Zanette tampil menonjol dengan 21 poin, termasuk 5 blok dan 2 servis. Inkusi menyumbang 18 poin, namun performanya tidak konsisten dan disertai tujuh kesalahan. Ia sempat mencetak delapan poin pada set kedua, tetapi hanya empat pada set ketiga, yang memperlihatkan kelemahan dalam penerimaan bola.
Pelatih Ko Hee-jin mengakui lawan tampil lebih siap. “Para pemain IBK telah mempersiapkan diri dengan baik dan fokus. Ini bukan pertandingan yang buruk, tetapi kami gugup ketika kebobolan melalui serangan balik,” ujarnya, dilansir dari mydaily, Jumat (9/1/2026). Ia menambahkan, “Saya pikir ada banyak tekanan ketika menerima bola menjadi penting. Kita harus meningkatkan kemampuan melalui latihan.”
Kekecewaan Pelatih Red Sparks
Meski kecewa, Ko tetap memberi dukungan kepada Inkusi. “Dia bekerja keras. Dia adalah pemain yang datang dari luar negeri untuk mewujudkan mimpinya. Kita perlu menyemangatinya. Jika kita menemukan aspek positif dalam dirinya, melatihnya dengan keras, dan menjadikannya pemain yang baik, tim kita akan menjadi lebih kuat,” katanya.

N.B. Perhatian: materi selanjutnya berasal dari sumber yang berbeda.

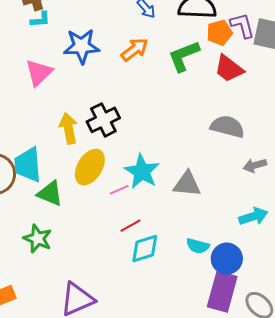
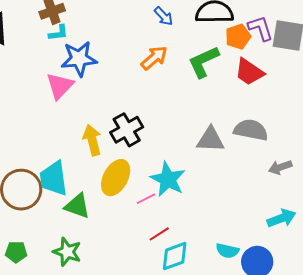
blue star: (82, 46) -> (79, 59), moved
gray triangle: (187, 184) -> (210, 140), moved

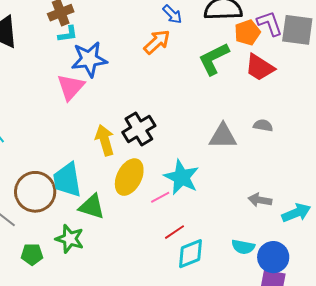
orange arrow: (154, 58) -> (157, 42), moved
gray semicircle: (251, 130) -> (263, 125), size x0.6
gray arrow: (280, 167) -> (260, 200), moved, turned 30
green star: (67, 252) -> (70, 239), moved

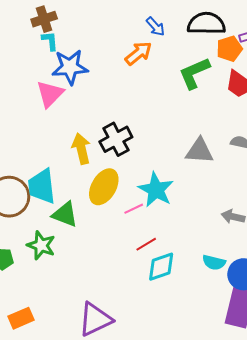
cyan L-shape: (68, 34) -> (50, 41), turned -90

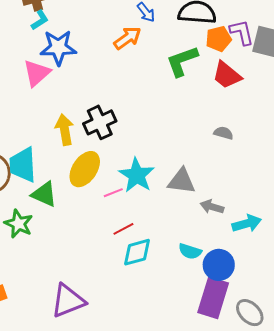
cyan L-shape: (50, 41) -> (40, 20), turned 60
gray triangle: (199, 151) -> (181, 181), moved

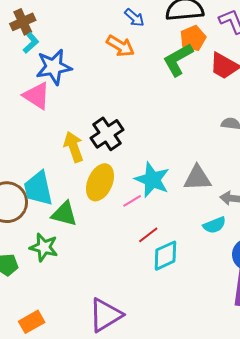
orange arrow: (127, 38) -> (120, 46), turned 76
orange pentagon: (218, 39) -> (193, 38), moved
pink triangle: (37, 73) -> (37, 96), turned -36
cyan semicircle: (190, 251) -> (214, 225), moved, turned -30

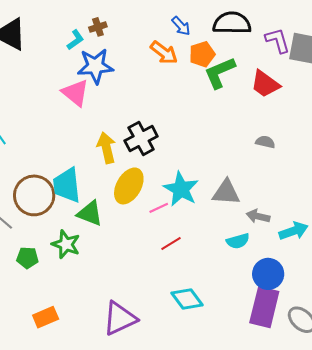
brown cross: (23, 22) -> (98, 27), moved, size x0.7
orange pentagon: (193, 38) -> (202, 54), moved
cyan diamond: (165, 256) -> (187, 299), moved, turned 72

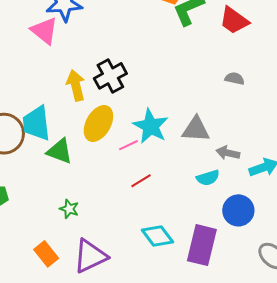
green star: (66, 244) -> (69, 209), moved, size x0.7
purple rectangle: (264, 307) -> (202, 245), moved
orange rectangle: (46, 317) -> (46, 254), moved, turned 75

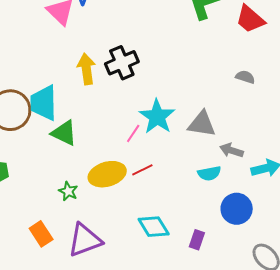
yellow ellipse: (98, 123) -> (107, 174), moved, turned 39
pink line: (128, 145) -> (133, 133), turned -36
purple rectangle: (202, 245) -> (197, 240), size x0.5

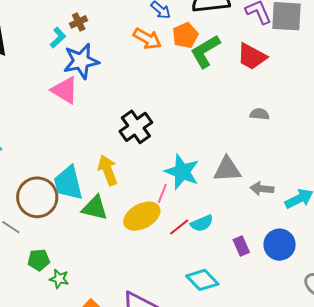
yellow arrow: (86, 69) -> (108, 170), moved
cyan semicircle: (209, 173) -> (202, 223), moved
yellow ellipse: (107, 174) -> (142, 216), moved
green star: (68, 191) -> (59, 279), moved
purple rectangle: (197, 240) -> (241, 246), moved, turned -30

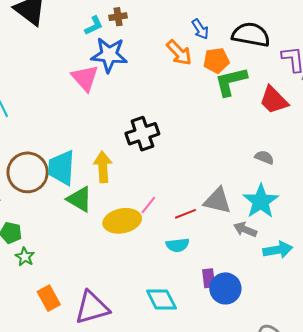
cyan star: (182, 172) -> (261, 201), moved
red line: (179, 227) -> (186, 214), moved
blue circle: (280, 245) -> (225, 288), moved

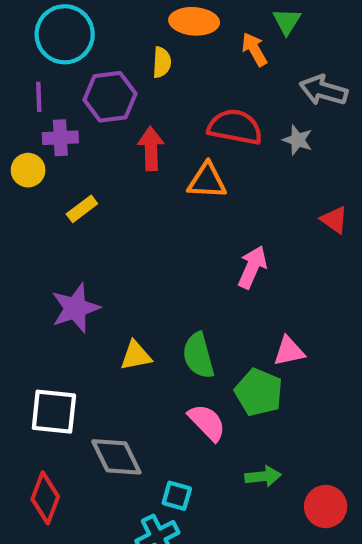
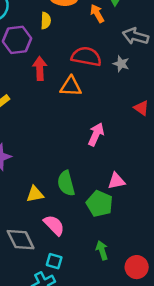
yellow triangle: (136, 356) -> (35, 194), moved
pink semicircle: (207, 422) -> (54, 225), moved
green arrow: (263, 476) -> (102, 250), turned -102

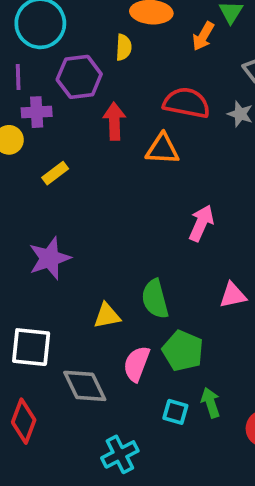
orange arrow: (97, 13) -> (203, 36), turned -120
green pentagon: (100, 204) -> (183, 351), moved
pink semicircle: (54, 225) -> (137, 364), turned -115
cyan square: (54, 261) -> (175, 412), moved

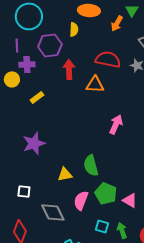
pink triangle: (233, 295) -> (130, 200), moved, turned 42
white square: (31, 347) -> (24, 191), size x0.6
green arrow: (211, 403) -> (122, 230), moved

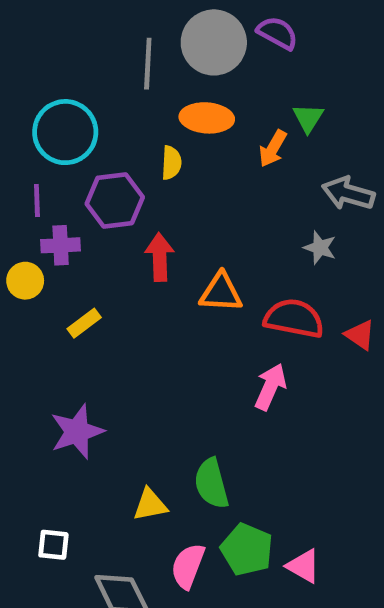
red semicircle: (108, 59) -> (294, 318), moved

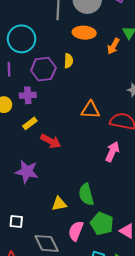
yellow semicircle: (171, 163) -> (69, 61), moved
purple cross: (61, 245) -> (28, 95), moved
red arrow: (160, 257) -> (51, 141), moved, turned 120
purple star: (77, 432) -> (27, 171), turned 30

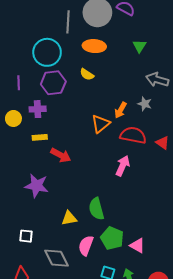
cyan circle: (22, 39) -> (47, 52), moved
orange arrow: (113, 46) -> (121, 110), moved
yellow semicircle: (69, 61) -> (87, 74), moved, turned 120
orange triangle: (90, 110) -> (101, 124), turned -42
yellow rectangle: (30, 123) -> (40, 137), turned 32

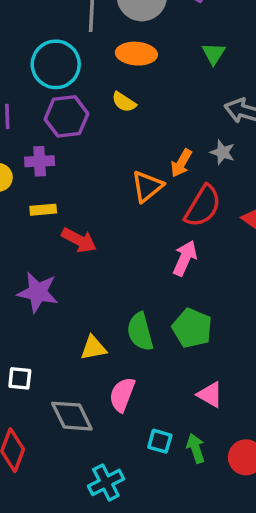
red semicircle: (133, 135) -> (203, 206), turned 110
green pentagon: (112, 238) -> (192, 328), moved

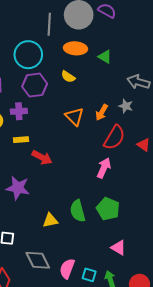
green triangle: (214, 54) -> (105, 57), moved, turned -32
orange triangle: (147, 186) -> (74, 117), moved, turned -36
pink semicircle: (122, 395) -> (67, 269), moved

Ko juga menekankan pentingnya pengalaman pertandingan nyata. “Kalian perlu belajar bagaimana menerima bola di bawah tekanan selama pertandingan. Tidak ada latihan yang lebih baik daripada bermain dalam pertandingan sebenarnya. IBK memiliki banyak servis yang sulit, jadi kalian perlu merasakannya,” ucapnya.

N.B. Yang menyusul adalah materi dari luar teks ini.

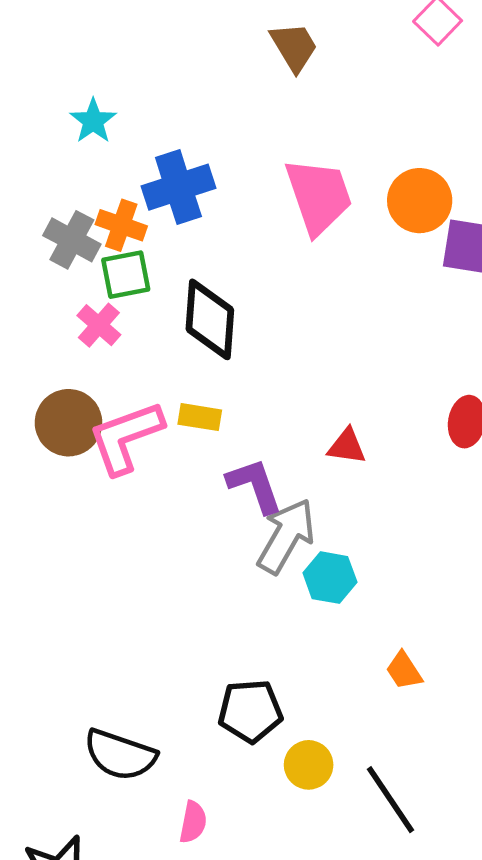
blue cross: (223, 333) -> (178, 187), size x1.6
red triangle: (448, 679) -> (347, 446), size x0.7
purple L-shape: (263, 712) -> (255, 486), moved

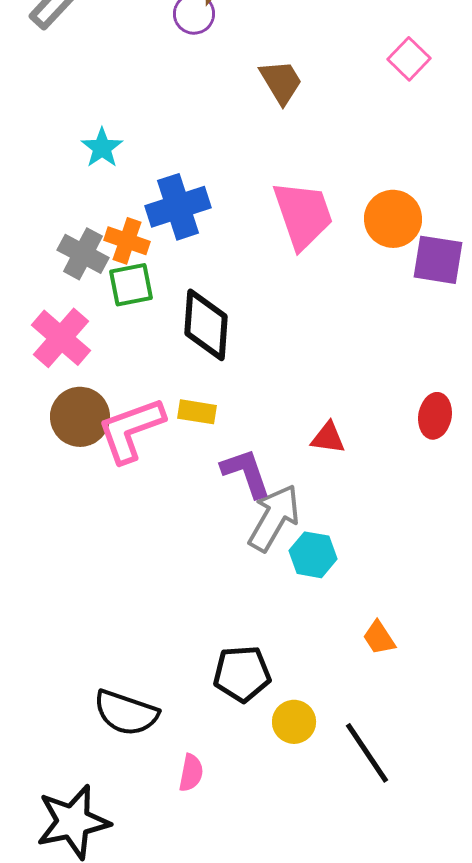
pink cross: (99, 325) -> (61, 338), moved, size x1.5

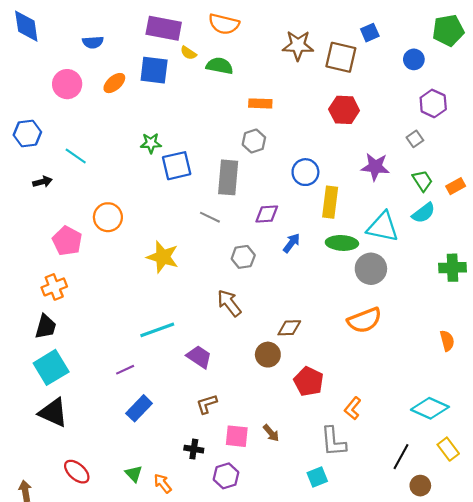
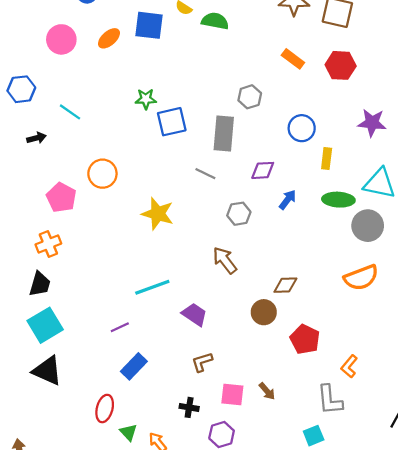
orange rectangle: (260, 103) -> (293, 59), moved, turned 35
yellow rectangle: (330, 202) -> (327, 158), size x0.7
red ellipse: (77, 472) -> (105, 409), moved, turned 64

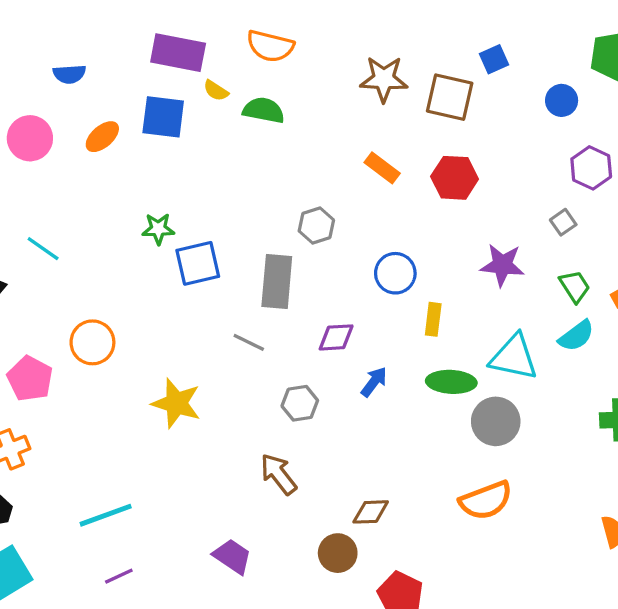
cyan line: (152, 287) -> (106, 515), moved

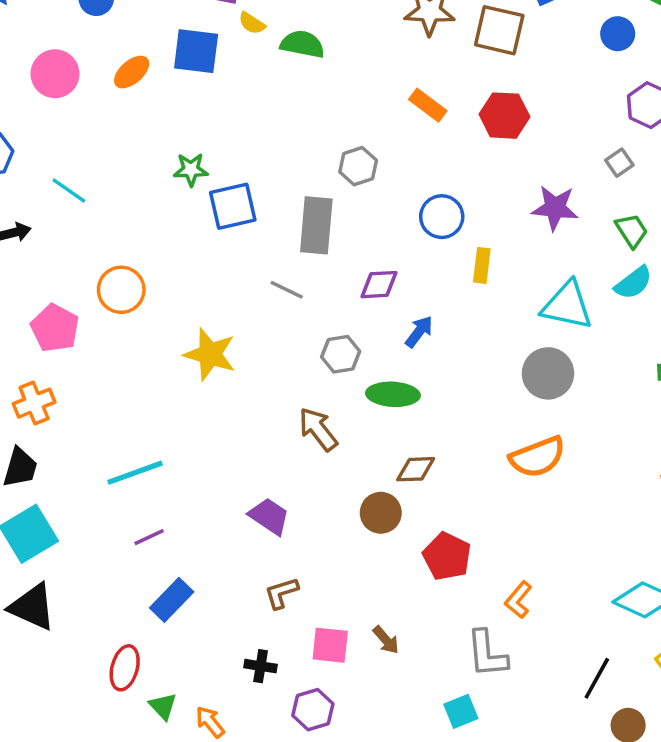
green ellipse: (451, 382) -> (393, 394), moved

Selain itu, ia memberi semangat kepada Park Hye-min yang mendapat beban lebih besar dalam penerimaan bola. “Dalam situasi seperti ini, memperluas jangkauan penerimaan bola itu baik. Ini akan sangat membantu pemain. Saya pikir kita bisa menampilkan Hye-min dari perspektif yang berbeda,” kata Ko.